Tyson's woes a setback for the Whining Brigade


The Whining Negro Brigade is now in glorious disarray. The brigade's poster boy, one Mike "Munchy" Tyson, is in deep and well-deserved trouble.

Before I go further, let me state there is a difference between normal black Americans and the members of the Whining Negro Brigade. Normal black Americans have decent jobs, work hard, cry racism only when they are legitimate victims of it and can immediately recognize a genuine scamboogah -- say, like Mike Tyson -- when they see him. They actually make up the majority of black folks in the country, though you'd never know it if you listened to the members of the Whining Negro Brigade.

Whining Negroes feel black folks can do no wrong, that every malady within black America is caused by white racism or white racists and that the tiny minority of blacks who commit crimes far out of proportion to our numbers in society are somehow our "brothers and sisters." It was the Whining Negro Brigade that took Tyson unto its bosom after he was charged with and convicted of raping black beauty contestant Desiree Washington.

The rape charge was all a setup, the Brigade huffed. Tyson was the victim of a scheming, greedy black vixen and a racist Indiana criminal justice system run amok.

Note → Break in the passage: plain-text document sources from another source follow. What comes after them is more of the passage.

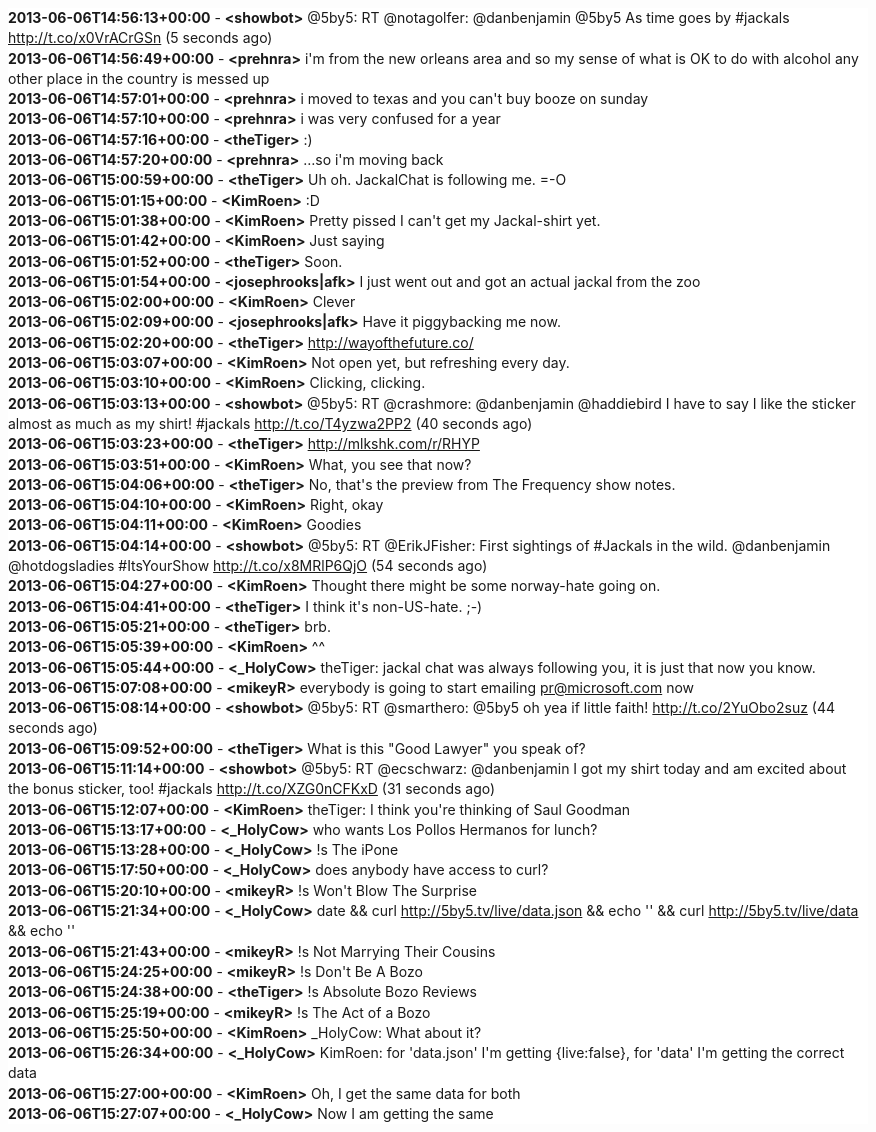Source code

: **2013-06-06T14:56:13+00:00** - **&lt;showbot&gt;** @5by5: RT @notagolfer: @danbenjamin @5by5 As time goes by #jackals http://t.co/x0VrACrGSn (5 seconds ago)  
**2013-06-06T14:56:49+00:00** - **&lt;prehnra&gt;** i'm from the new orleans area and so my sense of what is OK to do with alcohol any other place in the country is messed up  
**2013-06-06T14:57:01+00:00** - **&lt;prehnra&gt;** i moved to texas and you can't buy booze on sunday  
**2013-06-06T14:57:10+00:00** - **&lt;prehnra&gt;** i was very confused for a year  
**2013-06-06T14:57:16+00:00** - **&lt;theTiger&gt;** :)  
**2013-06-06T14:57:20+00:00** - **&lt;prehnra&gt;** …so i'm moving back  
**2013-06-06T15:00:59+00:00** - **&lt;theTiger&gt;** Uh oh. JackalChat is following me. =-O  
**2013-06-06T15:01:15+00:00** - **&lt;KimRoen&gt;** :D  
**2013-06-06T15:01:38+00:00** - **&lt;KimRoen&gt;** Pretty pissed I can't get my Jackal-shirt yet.  
**2013-06-06T15:01:42+00:00** - **&lt;KimRoen&gt;** Just saying  
**2013-06-06T15:01:52+00:00** - **&lt;theTiger&gt;** Soon.  
**2013-06-06T15:01:54+00:00** - **&lt;josephrooks|afk&gt;** I just went out and got an actual jackal from the zoo  
**2013-06-06T15:02:00+00:00** - **&lt;KimRoen&gt;** Clever  
**2013-06-06T15:02:09+00:00** - **&lt;josephrooks|afk&gt;** Have it piggybacking me now.  
**2013-06-06T15:02:20+00:00** - **&lt;theTiger&gt;** http://wayofthefuture.co/  
**2013-06-06T15:03:07+00:00** - **&lt;KimRoen&gt;** Not open yet, but refreshing every day.  
**2013-06-06T15:03:10+00:00** - **&lt;KimRoen&gt;** Clicking, clicking.  
**2013-06-06T15:03:13+00:00** - **&lt;showbot&gt;** @5by5: RT @crashmore: @danbenjamin  @haddiebird I have to say I like the sticker almost as much as my shirt!  #jackals http://t.co/T4yzwa2PP2 (40 seconds ago)  
**2013-06-06T15:03:23+00:00** - **&lt;theTiger&gt;** http://mlkshk.com/r/RHYP  
**2013-06-06T15:03:51+00:00** - **&lt;KimRoen&gt;** What, you see that now?  
**2013-06-06T15:04:06+00:00** - **&lt;theTiger&gt;** No, that's the preview from The Frequency show notes.  
**2013-06-06T15:04:10+00:00** - **&lt;KimRoen&gt;** Right, okay  
**2013-06-06T15:04:11+00:00** - **&lt;KimRoen&gt;** Goodies  
**2013-06-06T15:04:14+00:00** - **&lt;showbot&gt;** @5by5: RT @ErikJFisher: First sightings of #Jackals in the wild. @danbenjamin @hotdogsladies #ItsYourShow http://t.co/x8MRlP6QjO (54 seconds ago)  
**2013-06-06T15:04:27+00:00** - **&lt;KimRoen&gt;** Thought there might be some norway-hate going on.  
**2013-06-06T15:04:41+00:00** - **&lt;theTiger&gt;** I think it's non-US-hate. ;-)  
**2013-06-06T15:05:21+00:00** - **&lt;theTiger&gt;** brb.  
**2013-06-06T15:05:39+00:00** - **&lt;KimRoen&gt;** ^^  
**2013-06-06T15:05:44+00:00** - **&lt;_HolyCow&gt;** theTiger: jackal chat was always following you, it is just that now you know.  
**2013-06-06T15:07:08+00:00** - **&lt;mikeyR&gt;** everybody is going to start emailing pr@microsoft.com now  
**2013-06-06T15:08:14+00:00** - **&lt;showbot&gt;** @5by5: RT @smarthero: @5by5 oh yea if little faith! http://t.co/2YuObo2suz (44 seconds ago)  
**2013-06-06T15:09:52+00:00** - **&lt;theTiger&gt;** What is this "Good Lawyer" you speak of?  
**2013-06-06T15:11:14+00:00** - **&lt;showbot&gt;** @5by5: RT @ecschwarz: @danbenjamin I got my shirt today and am excited about the bonus sticker, too! #jackals http://t.co/XZG0nCFKxD (31 seconds ago)  
**2013-06-06T15:12:07+00:00** - **&lt;KimRoen&gt;** theTiger: I think you're thinking of Saul Goodman  
**2013-06-06T15:13:17+00:00** - **&lt;_HolyCow&gt;** who wants Los Pollos Hermanos for lunch?  
**2013-06-06T15:13:28+00:00** - **&lt;_HolyCow&gt;** !s The iPone  
**2013-06-06T15:17:50+00:00** - **&lt;_HolyCow&gt;** does anybody have access to curl?  
**2013-06-06T15:20:10+00:00** - **&lt;mikeyR&gt;** !s Won't Blow The Surprise  
**2013-06-06T15:21:34+00:00** - **&lt;_HolyCow&gt;** date && curl http://5by5.tv/live/data.json && echo '' && curl http://5by5.tv/live/data && echo ''  
**2013-06-06T15:21:43+00:00** - **&lt;mikeyR&gt;** !s Not Marrying Their Cousins  
**2013-06-06T15:24:25+00:00** - **&lt;mikeyR&gt;** !s Don't Be A  Bozo  
**2013-06-06T15:24:38+00:00** - **&lt;theTiger&gt;** !s Absolute Bozo Reviews  
**2013-06-06T15:25:19+00:00** - **&lt;mikeyR&gt;** !s The Act of a Bozo  
**2013-06-06T15:25:50+00:00** - **&lt;KimRoen&gt;** _HolyCow: What about it?  
**2013-06-06T15:26:34+00:00** - **&lt;_HolyCow&gt;** KimRoen: for 'data.json' I'm getting {live:false}, for 'data' I'm getting the correct data  
**2013-06-06T15:27:00+00:00** - **&lt;KimRoen&gt;** Oh, I get the same data for both  
**2013-06-06T15:27:07+00:00** - **&lt;_HolyCow&gt;** Now I am getting the same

It was all a conspiracy to "get Tyson."

At this point, the more skeptical among us started to suspect that Brigade members might have a few screws loose. No one needed a conspiracy to nail Tyson, who seems to have been born under the zodiac sign "Dysfunction." Anyone who had a problem with Tyson needed only to sit back and let nature take its course. In Munchy's case, they didn't have to wait long. This is one guy who is to the cellblock born. Had he gone to a normal high school instead of a school for juvenile delinquents, his senior class would have voted him most likely to commit a felony.

The Brigade has been blessedly silent since the night of June 28, when their hero bit heavyweight champion Evander Holyfield twice in their return bout. Referee Mills Lane disqualified Tyson, who was obviously out to prove to the world what his detractors had been saying all along: that he was more of a screw-up than we thought.

After losing the first two rounds, Tyson was winning the third -- and winning it big -- when, with 30 seconds left, he bit a chunk out of Holyfield's right ear. When action resumed, he bit Holyfield's left ear. In a post-fight interview, Tyson portrayed himself as the victim -- much as the Brigade had done years earlier in the Desiree Washington incident -- claiming he was retaliating for Holyfield's head-butting.

What does it say about Tyson that the man doesn't even know how to cheat right? Getting head-butted is part of boxing. There are lots of ways to retaliate short of biting off part of a guy's ear. Tyson could have butted back, jammed the thumb of his glove into an eye, rubbed the laces of his gloves into both eyes or used his elbows on Holyfield. That Tyson chose the most flagrant, revolting and despicable way to cheat says something about the basic character of the man. His passion for his own self-destruction is nearly pathological. It is a flaw that the Whining Negro Brigade, in its never-ending quest for dysfunctional black heroes as victims of white racism, seems to have overlooked.

Let's hope the Brigade doesn't overlook the apology its members owe to all Americans, especially African-Americans. Elevating Tyson to hero status insults the memory of some truly heroic black heavyweights. Jack Johnson, the first black heavyweight champion, had his problems with the law. But it wasn't because a congenital passion for thuggery. It was because he openly flouted racist conventions of the time, which said he had to stay in his place.

Joe Louis rebounded from a devastating 1936 knockout at the hands of German Max Schmeling to easily thrash Schmeling two years later and send Adolf Hitler and his Nazi cronies a message about what they might expect should they decide to tangle with the Yanks. I should add that Louis managed to defeat Schmeling in that second fight without resorting to biting.

Muhammad Ali was banned from boxing and faced a jail term for standing up for his principles. He returned to the ring to win the heavyweight championship two more times, facing in the process fighters of the caliber of Joe Frazier and George Foreman.

Perhaps black America should remember its true boxing heroes and turn its back on the Whining Negro Brigade and the heel its members have upheld as a role model for all too long.